### ABOUT THIS TASK
In the answer, give the entries below exactly, from the first line through the line with "Document page, 1500x1125 pixels.", with every picture omitted.
EXTRACTED ENTRIES Start Marker
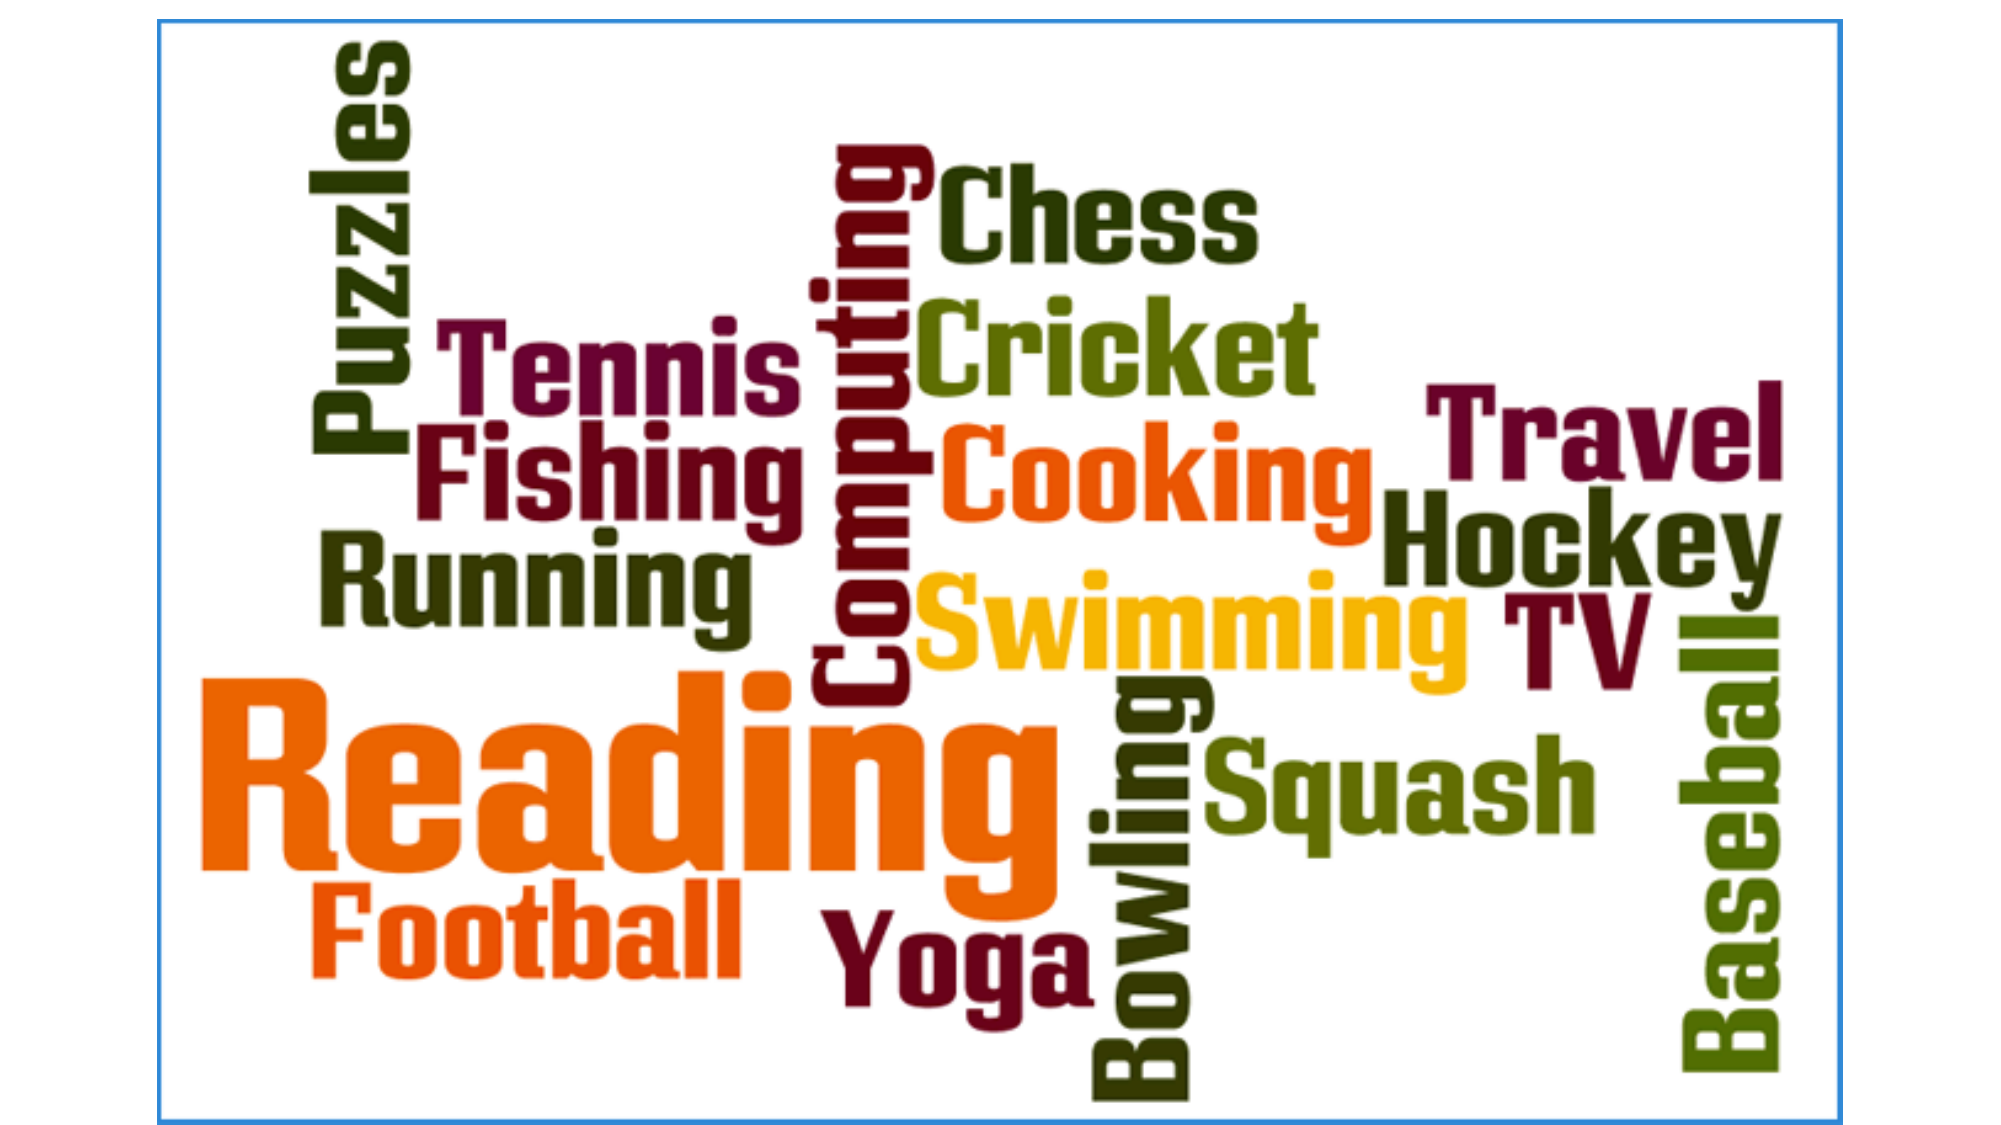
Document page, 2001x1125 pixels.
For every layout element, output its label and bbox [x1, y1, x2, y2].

picture [157, 19, 1843, 1125]
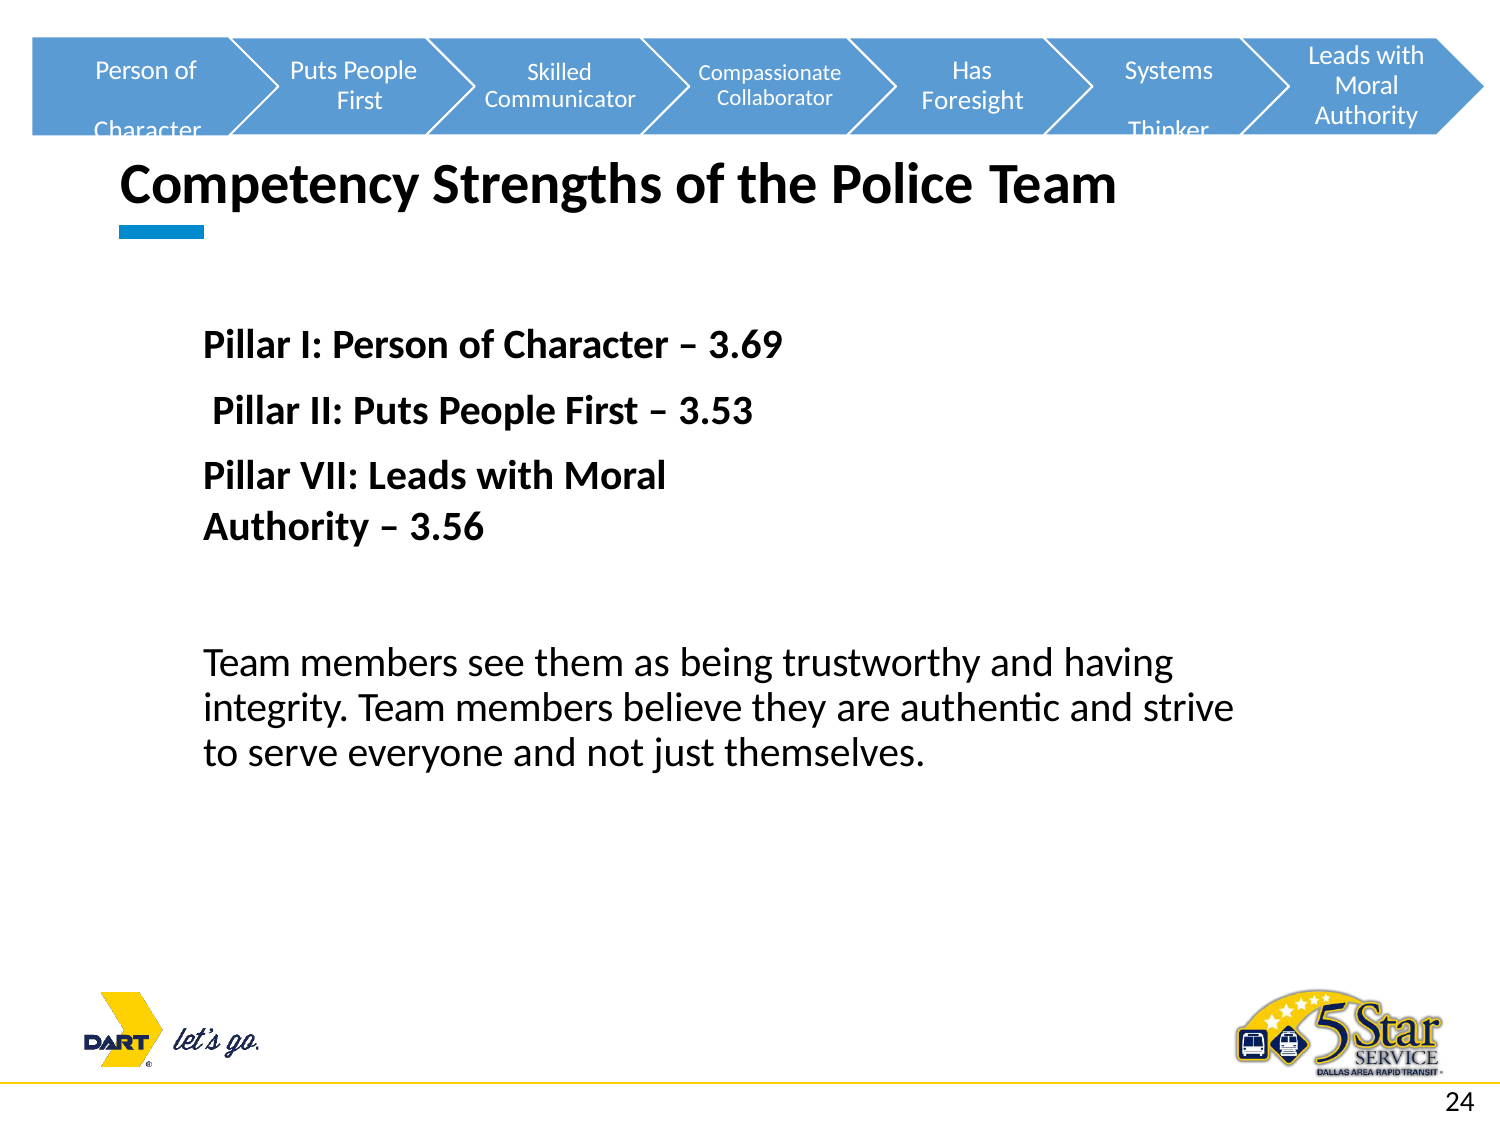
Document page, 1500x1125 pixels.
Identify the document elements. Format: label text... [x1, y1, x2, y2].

text_box Systems Thinker [1122, 55, 1216, 144]
text_box Puts People First [288, 55, 422, 115]
text_box [1239, 37, 1486, 136]
text_box Skilled Communicator [482, 57, 638, 113]
text_box Person of Character [91, 55, 203, 145]
text_box [84, 992, 259, 1067]
text_box Has Foresight [919, 55, 1026, 115]
slide_number 24 [1441, 1087, 1479, 1125]
text_box Competency Strengths of the Police Team Pillar I: Person of Character – 3.69 Pillar II: Puts People First – 3.53 Pillar VII: Leads with Moral Authority – 3.56 Team members see them as being trustworthy and having integrity. Team members believe they are authentic and strive to serve everyone and not just themselves. [118, 144, 1261, 775]
text_box [425, 37, 688, 136]
text_box [229, 37, 474, 136]
text_box Leads with Moral Authority [1305, 40, 1427, 130]
text_box Compassionate Collaborator [696, 59, 845, 111]
text_box [847, 37, 1091, 136]
text_box [32, 37, 277, 136]
text_box [1221, 971, 1458, 1102]
text_box [640, 37, 895, 136]
text_box [1043, 37, 1288, 136]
EXTRACTED ENTRIES End Marker
### EXERCISE SOLUTION
Document page, 2001x1125 pixels.
For every layout element, output its label and bbox [x1, y1, x2, y2].

picture [157, 19, 1843, 1125]
Document page, 1500x1125 pixels.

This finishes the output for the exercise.